Dall’export, ancora di salvezza per la nostra economia, arrivano segnali di fiducia. Nel secondo trimestre del 2014, le esportazioni emiliano-romagnole, 13.495 milioni di euro, hanno fatto segnare un buon incremento (+3,2 per cento) rispetto allo stesso periodo dello scorso anno e corrispondono al 13,4 per cento dell’export nazionale. E’ quanto attestano i dati Istat delle esportazioni delle regioni italiane, analizzati da Unioncamere Emilia-Romagna. È molto più contenuto l’incremento delle vendite all’estero nazionali (+1,1 per cento). Il dato trimestrale regionale è determinato, come sempre, dall’andamento sui mercati dell’Unione europea, che si aggiunge alla continua crescita nell’area statunitense. L’Emilia-Romagna è la terza regione per quota dell’export nazionale, preceduta dalla Lombardia (27,4 per cento) e dal Veneto (13,4 per cento).

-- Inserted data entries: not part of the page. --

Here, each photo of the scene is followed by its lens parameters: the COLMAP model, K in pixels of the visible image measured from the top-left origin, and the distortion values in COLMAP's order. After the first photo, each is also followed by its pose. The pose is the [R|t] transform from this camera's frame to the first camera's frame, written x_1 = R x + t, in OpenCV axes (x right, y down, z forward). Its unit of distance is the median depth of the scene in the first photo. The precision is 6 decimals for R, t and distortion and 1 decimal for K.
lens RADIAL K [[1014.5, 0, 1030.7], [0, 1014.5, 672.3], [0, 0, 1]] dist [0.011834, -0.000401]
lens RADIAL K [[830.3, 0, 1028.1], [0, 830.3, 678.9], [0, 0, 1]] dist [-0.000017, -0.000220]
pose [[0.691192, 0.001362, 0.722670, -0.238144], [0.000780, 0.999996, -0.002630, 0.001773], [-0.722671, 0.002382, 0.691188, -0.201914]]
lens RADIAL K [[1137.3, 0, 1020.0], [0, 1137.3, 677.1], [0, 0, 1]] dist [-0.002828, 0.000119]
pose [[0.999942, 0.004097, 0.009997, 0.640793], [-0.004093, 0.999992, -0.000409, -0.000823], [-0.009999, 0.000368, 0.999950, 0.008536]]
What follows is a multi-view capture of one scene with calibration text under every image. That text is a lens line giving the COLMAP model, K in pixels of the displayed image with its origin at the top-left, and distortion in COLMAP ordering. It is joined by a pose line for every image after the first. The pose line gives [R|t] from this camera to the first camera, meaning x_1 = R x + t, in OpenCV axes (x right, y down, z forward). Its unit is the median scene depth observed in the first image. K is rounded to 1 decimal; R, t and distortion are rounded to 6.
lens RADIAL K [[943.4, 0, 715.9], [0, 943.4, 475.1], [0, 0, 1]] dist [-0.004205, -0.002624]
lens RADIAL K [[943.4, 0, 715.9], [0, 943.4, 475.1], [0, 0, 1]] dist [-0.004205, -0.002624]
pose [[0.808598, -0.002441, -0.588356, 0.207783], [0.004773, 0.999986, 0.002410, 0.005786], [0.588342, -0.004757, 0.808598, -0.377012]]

Con l’eccezione della Lombardia (sostanzialmente invariato), l’andamento trimestrale è risultato positivo per le altre regioni che esportano maggiormente, Veneto (+3,2 per cento) e Piemonte (+2,1 per cento).

 

 

I settori Le apparecchiature elettriche, elettroniche, ottiche e di misura sono in forte crescita (+11,8 per cento), prosegue la ripresa dei prodotti della piccola industria del legno e del mobile (+10,0 per cento) ed è buono il risultato sui mercati esteri dell’industria della moda (+8,5 per cento). Al contrario, l’industria della metallurgia e delle lavorazioni metalliche subisce una pesante contrazione del 7,5 per cento. Le destinazioni Cresce rapidamente l’export verso l’Unione europea (+7,5 per cento, il 55,8 per cento del totale). Disomogeni i risultati sui singoli Paesi. Crescita ancora a due cifre sul grande mercato tedesco (+12,2 per cento), più rapida in Polonia e soprattutto Spagna (+19,9 per cento), ma incerta in Francia e passo falso nel Regno Unito (-8,5 per cento). Cade l’export verso la Russia (-8,1 per cento). È un buon successo quello negli Stati Uniti (+8,0 per cento), ma il complesso dei mercati americani resta fermo, mentre si attenua ancora la crescita in Asia (+1,6 per cento).